• Directions:
1. Copy the stretch of the Ollama page from "Get started¶" through "the dice rolls.", word for word.
2. Answer these questions from the Ollama page:
(a) Through what model connector library does ADK integrate with Ollama-hosted models?
(b) What name does the code example give the agent?
(c) Which provider should be set instead of ollama?

-- Source document follows --

Ollama model host for ADK agents¶
Ollama is a tool that allows you to host and run open-source models locally. ADK integrates with Ollama-hosted models through the LiteLLM model connector library.
Get started¶
Use the LiteLLM wrapper to create agents with Ollama-hosted models. The following code example shows a basic implementation for using Gemma open models with your agents:
root_agent = Agent(
model=LiteLlm(model="ollama_chat/gemma3:latest"),
name="dice_agent",
description=(
"hello world agent that can roll a dice of 8 sides and check prime"
" numbers."
),
instruction="""
You roll dice and answer questions about the outcome of the dice rolls.
""",
tools=[
roll_die,
check_prime,
],
)
Warning: Use ollama_chatinterface
Make sure you set the provider ollama_chat instead of ollama. Using
ollama can result in unexpected behaviors such as infinite tool call loops
and ignoring previous context.

-- Source document concluded --
-- Data to examine follows --

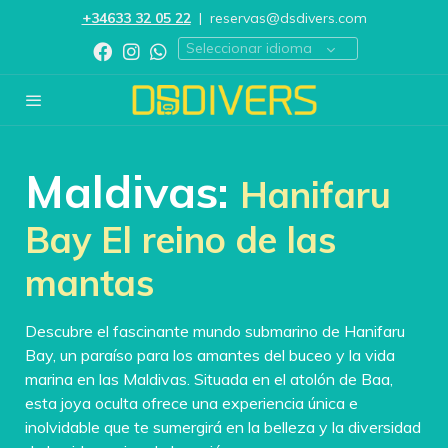
+34633 32 05 22
|
reservas@dsdivers.com
Seleccionar idioma
Maldivas:
Hanifaru
Bay El reino de las
mantas
Descubre el fascinante mundo submarino de Hanifaru
Bay, un paraíso para los amantes del buceo y la vida
marina en las Maldivas. Situada en el atolón de Baa,
esta joya oculta ofrece una experiencia única e
inolvidable que te sumergirá en la belleza y la diversidad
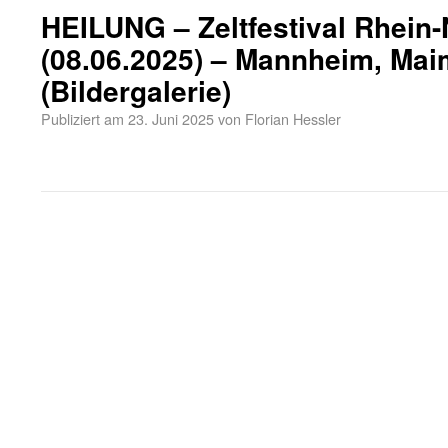
HEILUNG – Zeltfestival Rhein
(08.06.2025) – Mannheim, Mai
(Bildergalerie)
Publiziert am
23. Juni 2025
von
Florian Hessler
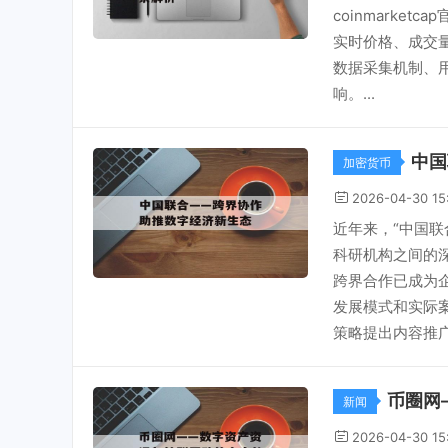
coinmark
实时价格、成交量
数据采集机制、
响。...
中国
加密货币
2026-04-30 15
近年来，“中国
科研机构之间的
跨界合作已成为
发展模式和实际
策略提出内容推广
币圈网
新闻
2026-04-30 15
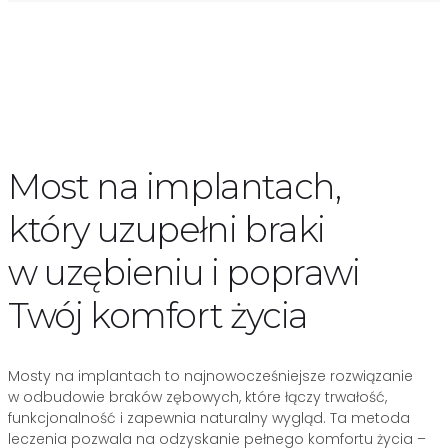
Most na implantach,
który uzupełni braki
w uzębieniu i poprawi
Twój komfort życia
Mosty na implantach to najnowocześniejsze rozwiązanie
w odbudowie braków zębowych, które łączy trwałość,
funkcjonalność i zapewnia naturalny wygląd. Ta metoda
leczenia pozwala na odzyskanie pełnego komfortu życia –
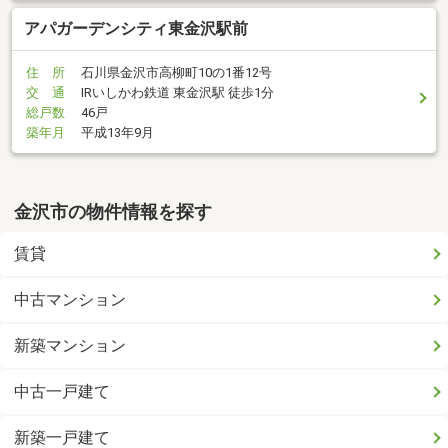
アパガーデンシティ東金沢駅前
住 所
石川県金沢市高柳町10の1番12号
交 通
IRいしかわ鉄道 東金沢駅 徒歩1分
総戸数
46戸
築年月
平成13年9月
金沢市の物件情報を探す
賃貸
中古マンション
新築マンション
中古一戸建て
新築一戸建て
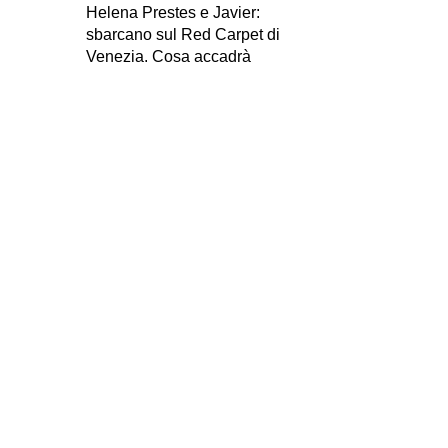
Helena Prestes e Javier:
sbarcano sul Red Carpet di
Venezia. Cosa accadrà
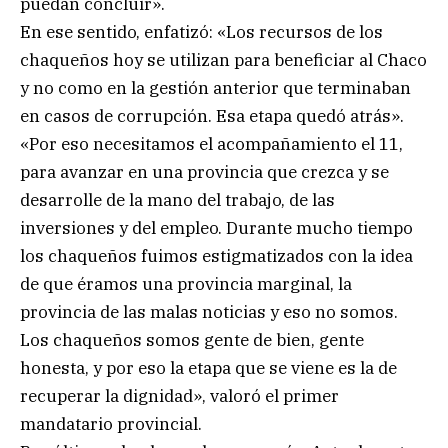
puedan concluir».
En ese sentido, enfatizó: «Los recursos de los
chaqueños hoy se utilizan para beneficiar al Chaco
y no como en la gestión anterior que terminaban
en casos de corrupción. Esa etapa quedó atrás».
«Por eso necesitamos el acompañamiento el 11,
para avanzar en una provincia que crezca y se
desarrolle de la mano del trabajo, de las
inversiones y del empleo. Durante mucho tiempo
los chaqueños fuimos estigmatizados con la idea
de que éramos una provincia marginal, la
provincia de las malas noticias y eso no somos.
Los chaqueños somos gente de bien, gente
honesta, y por eso la etapa que se viene es la de
recuperar la dignidad», valoró el primer
mandatario provincial.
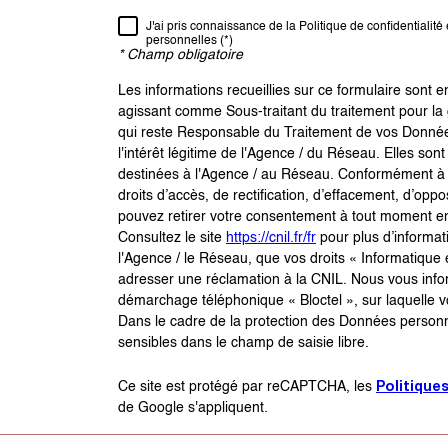
J'ai pris connaissance de la Politique de confidentialit
personnelles (*)
* Champ obligatoire
Les informations recueillies sur ce formulaire sont 
agissant comme Sous-traitant du traitement pour la 
qui reste Responsable du Traitement de vos Donnée
l'intérêt légitime de l'Agence / du Réseau. Elles s
destinées à l'Agence / au Réseau. Conformément à la
droits d’accès, de rectification, d’effacement, d’oppo
pouvez retirer votre consentement à tout moment en
Consultez le site
https://cnil.fr/fr
pour plus d’informati
l'Agence / le Réseau, que vos droits « Informatique
adresser une réclamation à la CNIL. Nous vous inform
démarchage téléphonique « Bloctel », sur laquelle vo
Dans le cadre de la protection des Données personn
sensibles dans le champ de saisie libre.
Politique
Ce site est protégé par reCAPTCHA, les
de Google s'appliquent.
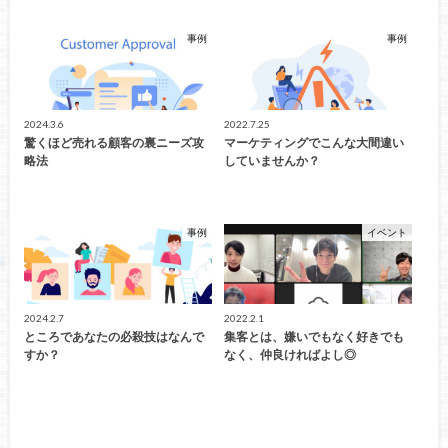
事例
事例
2024.3.6
2022.7.25
驚くほど売れる顧客の裏ニーズ攻
マーケティングでこんな大間違い
略法
していませんか？
事例
イベント
2024.2.7
2022.2.1
ところであなたの必殺技はなんで
集客とは、嫌いでもなく好きでも
すか？
なく、仲良ければよし◎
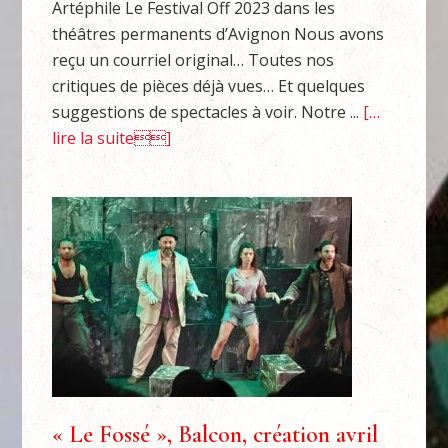
Artéphile Le Festival Off 2023 dans les
théâtres permanents d’Avignon Nous avons
reçu un courriel original… Toutes nos
critiques de pièces déjà vues… Et quelques
suggestions de spectacles à voir. Notre ...
[…
lire la suite]
« Le Fossé », Balcon, création avril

-- Data to examine concluded --

• Answers by task:
1.
Get started¶
Use the LiteLLM wrapper to create agents with Ollama-hosted models. The following code example shows a basic implementation for using Gemma open models with your agents:
root_agent = Agent(
model=LiteLlm(model="ollama_chat/gemma3:latest"),
name="dice_agent",
description=(
"hello world agent that can roll a dice of 8 sides and check prime"
" numbers."
),
instruction="""
You roll dice and answer questions about the outcome of the dice rolls.

2.
(a) LiteLLM
(b) dice_agent
(c) ollama_chat